Issues with PAINT GAFs
Mike C: filter-gene-association.pl script changes Mike, I had to make two changes to the filtering script. First I added two more evidence codes: IRD (rapid divergence) and IMD (motif divergence). These are used in conjunction with NOT to indicate why the protein didn't inherit the function. Second, also needed to add 'rapid_divergence' as a qualifier. This seems redundant so I'd like Ed and the PAINT group to check the PAINT code to see if this is really necessary and so it may be eliminated later.
Paulo: gene symbol error There is one gene symbol that contains a pipe character "GPM1a|GPM1b". This provokes an error because in the GAF file the pipe is reserved for separating values in the columns. Perhaps there is a way to escape this character when parsing, but someone else would need to answer this. I think in this case though the gene symbol perhaps should simply be GPM1, or something else.
Ed & Paulo: PAINT error in generating GAF In the protein family PTHR10202 there were 3 genes from FB, MGI, and TAIR that had "colocalizes_with" appearing in the synonym column! Something funny was going on here, but I couldn't debug it because I couldn't connect to the PANTHER database (PAUL what is the new location for this??). Compare the two versions under CVS (I manually fixed the second version). I don't think this is anything Mike L may have done because it is too systematic. Can we dig into this next week.

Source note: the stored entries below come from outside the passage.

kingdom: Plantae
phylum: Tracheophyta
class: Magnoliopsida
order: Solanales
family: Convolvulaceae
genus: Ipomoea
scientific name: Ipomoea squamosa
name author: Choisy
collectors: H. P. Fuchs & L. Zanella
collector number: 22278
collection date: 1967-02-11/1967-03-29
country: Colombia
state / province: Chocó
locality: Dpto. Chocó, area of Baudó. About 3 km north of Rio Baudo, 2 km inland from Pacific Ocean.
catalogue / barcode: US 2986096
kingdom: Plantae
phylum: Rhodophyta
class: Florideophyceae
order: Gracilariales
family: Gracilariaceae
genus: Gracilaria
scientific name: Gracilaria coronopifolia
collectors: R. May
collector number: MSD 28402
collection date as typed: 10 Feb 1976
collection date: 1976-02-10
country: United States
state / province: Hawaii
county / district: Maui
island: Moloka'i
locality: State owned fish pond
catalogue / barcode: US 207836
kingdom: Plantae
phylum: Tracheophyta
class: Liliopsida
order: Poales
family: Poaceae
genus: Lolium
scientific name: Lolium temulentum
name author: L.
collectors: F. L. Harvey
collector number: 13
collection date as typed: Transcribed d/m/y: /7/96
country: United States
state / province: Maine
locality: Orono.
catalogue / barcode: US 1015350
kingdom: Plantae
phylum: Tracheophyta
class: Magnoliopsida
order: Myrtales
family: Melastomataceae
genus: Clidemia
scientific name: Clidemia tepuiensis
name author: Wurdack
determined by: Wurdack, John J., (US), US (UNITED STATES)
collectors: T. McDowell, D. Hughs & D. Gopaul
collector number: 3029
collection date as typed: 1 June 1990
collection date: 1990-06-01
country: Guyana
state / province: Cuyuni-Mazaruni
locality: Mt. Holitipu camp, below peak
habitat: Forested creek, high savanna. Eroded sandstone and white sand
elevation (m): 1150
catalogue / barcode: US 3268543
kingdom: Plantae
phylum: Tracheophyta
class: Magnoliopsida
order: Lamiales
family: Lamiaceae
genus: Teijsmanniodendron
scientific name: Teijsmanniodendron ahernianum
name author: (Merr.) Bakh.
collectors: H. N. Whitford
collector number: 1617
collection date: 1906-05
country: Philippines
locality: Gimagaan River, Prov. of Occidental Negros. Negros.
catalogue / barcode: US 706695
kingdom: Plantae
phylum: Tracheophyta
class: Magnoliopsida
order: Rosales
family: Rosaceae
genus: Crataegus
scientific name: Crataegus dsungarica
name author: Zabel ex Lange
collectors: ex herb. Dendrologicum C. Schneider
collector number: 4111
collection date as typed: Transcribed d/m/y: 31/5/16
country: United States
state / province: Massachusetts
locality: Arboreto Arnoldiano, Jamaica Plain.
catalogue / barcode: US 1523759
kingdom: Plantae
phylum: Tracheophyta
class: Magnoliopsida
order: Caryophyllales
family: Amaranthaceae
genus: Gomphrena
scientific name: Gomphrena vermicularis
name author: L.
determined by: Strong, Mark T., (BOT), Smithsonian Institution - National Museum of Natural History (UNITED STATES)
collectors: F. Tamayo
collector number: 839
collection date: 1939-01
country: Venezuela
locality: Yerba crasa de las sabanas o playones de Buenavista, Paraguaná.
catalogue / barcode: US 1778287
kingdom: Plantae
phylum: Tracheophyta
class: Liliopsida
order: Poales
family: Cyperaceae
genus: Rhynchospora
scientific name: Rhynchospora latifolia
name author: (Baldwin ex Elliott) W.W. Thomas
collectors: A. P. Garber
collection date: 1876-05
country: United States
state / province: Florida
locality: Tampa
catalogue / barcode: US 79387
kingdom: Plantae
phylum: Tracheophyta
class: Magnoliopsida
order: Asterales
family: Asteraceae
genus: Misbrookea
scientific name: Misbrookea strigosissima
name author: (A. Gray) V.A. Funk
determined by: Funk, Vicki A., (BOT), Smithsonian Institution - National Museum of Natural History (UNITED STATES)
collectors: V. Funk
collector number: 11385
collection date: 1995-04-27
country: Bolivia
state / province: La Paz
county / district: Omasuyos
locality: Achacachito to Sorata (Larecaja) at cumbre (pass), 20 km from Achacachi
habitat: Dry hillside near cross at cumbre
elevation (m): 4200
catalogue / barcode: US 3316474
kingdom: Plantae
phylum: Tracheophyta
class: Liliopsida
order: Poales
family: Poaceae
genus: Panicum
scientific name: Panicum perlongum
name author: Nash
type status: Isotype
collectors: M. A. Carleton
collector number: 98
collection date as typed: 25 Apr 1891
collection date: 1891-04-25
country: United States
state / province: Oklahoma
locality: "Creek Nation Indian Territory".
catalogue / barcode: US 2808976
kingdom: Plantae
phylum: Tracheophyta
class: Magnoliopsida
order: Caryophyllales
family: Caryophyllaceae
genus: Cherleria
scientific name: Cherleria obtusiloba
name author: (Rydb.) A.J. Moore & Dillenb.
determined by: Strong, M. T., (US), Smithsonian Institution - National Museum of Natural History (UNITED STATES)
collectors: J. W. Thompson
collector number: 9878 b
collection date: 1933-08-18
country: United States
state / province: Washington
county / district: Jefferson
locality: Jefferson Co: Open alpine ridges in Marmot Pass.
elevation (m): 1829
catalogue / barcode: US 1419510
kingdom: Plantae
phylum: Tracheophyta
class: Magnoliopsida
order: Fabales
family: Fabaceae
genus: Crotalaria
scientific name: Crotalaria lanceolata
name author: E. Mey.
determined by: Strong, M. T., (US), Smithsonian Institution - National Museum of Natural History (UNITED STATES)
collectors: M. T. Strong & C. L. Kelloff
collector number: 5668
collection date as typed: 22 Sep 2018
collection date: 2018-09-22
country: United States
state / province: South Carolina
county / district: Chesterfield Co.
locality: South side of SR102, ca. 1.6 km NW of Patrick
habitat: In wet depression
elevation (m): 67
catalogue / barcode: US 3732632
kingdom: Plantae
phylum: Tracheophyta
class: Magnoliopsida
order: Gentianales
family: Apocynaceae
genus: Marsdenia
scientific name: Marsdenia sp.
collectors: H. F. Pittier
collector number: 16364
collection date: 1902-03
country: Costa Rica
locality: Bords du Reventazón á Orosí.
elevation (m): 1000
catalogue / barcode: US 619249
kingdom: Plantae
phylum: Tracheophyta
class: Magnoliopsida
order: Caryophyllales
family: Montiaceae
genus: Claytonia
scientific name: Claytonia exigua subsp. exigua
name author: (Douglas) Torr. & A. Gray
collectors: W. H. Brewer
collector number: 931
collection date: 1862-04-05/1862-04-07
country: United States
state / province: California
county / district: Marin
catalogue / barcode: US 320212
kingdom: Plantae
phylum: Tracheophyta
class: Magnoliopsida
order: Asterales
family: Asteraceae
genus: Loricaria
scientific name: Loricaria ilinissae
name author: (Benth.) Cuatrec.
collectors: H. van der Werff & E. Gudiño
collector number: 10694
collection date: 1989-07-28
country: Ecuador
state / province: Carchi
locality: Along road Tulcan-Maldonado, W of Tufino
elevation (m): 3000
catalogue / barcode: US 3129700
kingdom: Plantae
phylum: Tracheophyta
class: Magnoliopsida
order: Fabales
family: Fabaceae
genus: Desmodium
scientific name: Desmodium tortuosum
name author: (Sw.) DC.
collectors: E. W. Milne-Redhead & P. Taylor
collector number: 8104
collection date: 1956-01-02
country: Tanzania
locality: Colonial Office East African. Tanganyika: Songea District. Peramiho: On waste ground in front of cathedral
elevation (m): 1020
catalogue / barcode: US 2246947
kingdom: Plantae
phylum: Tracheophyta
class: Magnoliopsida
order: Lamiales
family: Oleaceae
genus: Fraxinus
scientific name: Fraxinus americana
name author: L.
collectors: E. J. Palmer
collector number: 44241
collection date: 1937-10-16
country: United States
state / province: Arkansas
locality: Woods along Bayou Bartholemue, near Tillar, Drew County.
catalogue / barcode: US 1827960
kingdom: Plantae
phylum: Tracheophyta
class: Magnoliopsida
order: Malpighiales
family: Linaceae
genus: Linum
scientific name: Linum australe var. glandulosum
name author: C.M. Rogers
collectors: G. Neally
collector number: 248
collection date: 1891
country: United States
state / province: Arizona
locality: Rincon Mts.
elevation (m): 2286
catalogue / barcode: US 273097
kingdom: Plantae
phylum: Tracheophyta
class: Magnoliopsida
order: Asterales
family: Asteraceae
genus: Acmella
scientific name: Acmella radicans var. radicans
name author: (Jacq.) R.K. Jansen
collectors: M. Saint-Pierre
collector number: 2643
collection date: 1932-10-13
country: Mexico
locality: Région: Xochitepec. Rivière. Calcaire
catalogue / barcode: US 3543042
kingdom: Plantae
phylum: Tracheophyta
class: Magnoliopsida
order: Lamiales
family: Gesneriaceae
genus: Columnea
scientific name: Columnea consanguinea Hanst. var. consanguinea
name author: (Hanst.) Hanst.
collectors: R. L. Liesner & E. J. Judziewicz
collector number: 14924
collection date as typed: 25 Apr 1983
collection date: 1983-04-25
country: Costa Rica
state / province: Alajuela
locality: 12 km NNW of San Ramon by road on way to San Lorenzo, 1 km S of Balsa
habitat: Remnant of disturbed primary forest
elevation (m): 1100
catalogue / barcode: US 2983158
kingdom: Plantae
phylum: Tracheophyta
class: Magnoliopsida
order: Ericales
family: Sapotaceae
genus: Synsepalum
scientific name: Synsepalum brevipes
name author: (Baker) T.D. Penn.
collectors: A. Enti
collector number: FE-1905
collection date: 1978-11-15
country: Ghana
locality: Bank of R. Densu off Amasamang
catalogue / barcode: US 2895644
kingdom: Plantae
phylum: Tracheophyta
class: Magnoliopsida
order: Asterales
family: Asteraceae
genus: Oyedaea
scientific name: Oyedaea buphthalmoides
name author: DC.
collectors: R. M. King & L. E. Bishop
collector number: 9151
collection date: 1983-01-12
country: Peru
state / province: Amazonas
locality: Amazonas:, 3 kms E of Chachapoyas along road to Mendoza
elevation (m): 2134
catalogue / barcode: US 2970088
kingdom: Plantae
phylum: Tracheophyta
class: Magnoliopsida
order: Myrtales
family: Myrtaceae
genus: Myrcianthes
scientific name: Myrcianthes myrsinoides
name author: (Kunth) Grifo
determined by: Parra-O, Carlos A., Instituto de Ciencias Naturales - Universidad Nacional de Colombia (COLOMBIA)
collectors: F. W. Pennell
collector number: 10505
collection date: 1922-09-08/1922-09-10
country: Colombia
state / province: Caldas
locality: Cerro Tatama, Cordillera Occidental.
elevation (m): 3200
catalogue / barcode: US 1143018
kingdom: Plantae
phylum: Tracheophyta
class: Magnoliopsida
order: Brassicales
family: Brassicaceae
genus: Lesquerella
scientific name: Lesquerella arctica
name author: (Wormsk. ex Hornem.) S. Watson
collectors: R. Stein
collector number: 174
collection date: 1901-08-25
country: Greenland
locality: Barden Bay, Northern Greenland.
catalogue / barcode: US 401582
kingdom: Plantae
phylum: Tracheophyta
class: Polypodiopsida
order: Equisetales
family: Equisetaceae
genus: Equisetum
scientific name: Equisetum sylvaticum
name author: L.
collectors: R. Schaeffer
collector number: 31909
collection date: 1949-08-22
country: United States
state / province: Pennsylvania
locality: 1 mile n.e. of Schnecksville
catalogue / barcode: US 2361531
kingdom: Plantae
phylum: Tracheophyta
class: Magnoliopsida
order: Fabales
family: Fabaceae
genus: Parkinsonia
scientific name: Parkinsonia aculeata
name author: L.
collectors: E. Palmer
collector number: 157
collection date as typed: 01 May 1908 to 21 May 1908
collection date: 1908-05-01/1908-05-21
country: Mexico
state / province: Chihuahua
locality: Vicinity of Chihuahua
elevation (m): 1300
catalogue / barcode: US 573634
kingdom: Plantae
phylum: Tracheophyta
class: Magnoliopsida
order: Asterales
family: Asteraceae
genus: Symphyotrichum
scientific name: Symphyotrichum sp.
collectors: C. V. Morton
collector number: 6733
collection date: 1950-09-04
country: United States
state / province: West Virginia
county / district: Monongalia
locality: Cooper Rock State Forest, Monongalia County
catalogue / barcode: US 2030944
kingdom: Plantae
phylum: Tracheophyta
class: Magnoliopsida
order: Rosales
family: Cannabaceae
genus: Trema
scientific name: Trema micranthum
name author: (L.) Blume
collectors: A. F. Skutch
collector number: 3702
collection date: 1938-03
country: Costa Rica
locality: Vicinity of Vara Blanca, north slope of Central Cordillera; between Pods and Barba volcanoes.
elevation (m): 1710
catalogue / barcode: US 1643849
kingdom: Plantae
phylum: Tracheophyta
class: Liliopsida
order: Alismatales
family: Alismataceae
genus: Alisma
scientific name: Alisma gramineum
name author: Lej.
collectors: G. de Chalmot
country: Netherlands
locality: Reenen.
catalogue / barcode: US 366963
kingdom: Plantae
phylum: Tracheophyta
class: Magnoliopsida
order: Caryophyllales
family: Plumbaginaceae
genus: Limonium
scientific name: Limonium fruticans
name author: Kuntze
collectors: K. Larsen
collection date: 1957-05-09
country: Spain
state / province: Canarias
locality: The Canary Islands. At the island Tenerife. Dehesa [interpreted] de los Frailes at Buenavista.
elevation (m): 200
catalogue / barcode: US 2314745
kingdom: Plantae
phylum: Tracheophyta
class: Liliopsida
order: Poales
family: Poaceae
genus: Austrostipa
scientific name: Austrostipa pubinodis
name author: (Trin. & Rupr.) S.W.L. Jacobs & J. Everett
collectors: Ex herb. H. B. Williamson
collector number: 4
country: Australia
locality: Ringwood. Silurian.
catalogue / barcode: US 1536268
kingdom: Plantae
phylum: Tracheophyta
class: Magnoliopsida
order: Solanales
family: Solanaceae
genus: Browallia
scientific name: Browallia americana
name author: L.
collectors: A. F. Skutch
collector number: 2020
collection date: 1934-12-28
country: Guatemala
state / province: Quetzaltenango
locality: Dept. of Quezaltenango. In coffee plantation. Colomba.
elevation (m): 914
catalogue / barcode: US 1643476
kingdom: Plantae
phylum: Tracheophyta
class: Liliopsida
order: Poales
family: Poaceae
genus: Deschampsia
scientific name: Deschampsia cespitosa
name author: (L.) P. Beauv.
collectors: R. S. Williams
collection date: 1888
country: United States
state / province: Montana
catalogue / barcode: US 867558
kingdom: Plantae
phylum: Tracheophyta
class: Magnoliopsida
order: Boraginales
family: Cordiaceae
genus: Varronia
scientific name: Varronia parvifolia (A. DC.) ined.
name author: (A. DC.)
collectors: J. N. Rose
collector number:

Mike C: gzip needed? Another question is whether or not these generated files need to be gzipped before committing. I didn't do it this time, but can easily switch.
All: auto CVS commit Right now, I've just manually committed the generated GAF files, but this will need to be added soon.
All: filter-paint_association.pl Still could use further testing and polishing. I'd like to have a report generated and mailed out (undone). And the debug mode could be tighter. And not sure how it will run as a cron job in the SGD environment, or whether we should be running it here and just committing to CVS afterward (since that needs to be done in any case). Thoughts?
Communication on tree annotation
- Mike is now creating wiki pages from the evidence.txt' files (see below) so that the discussion about annotations are public.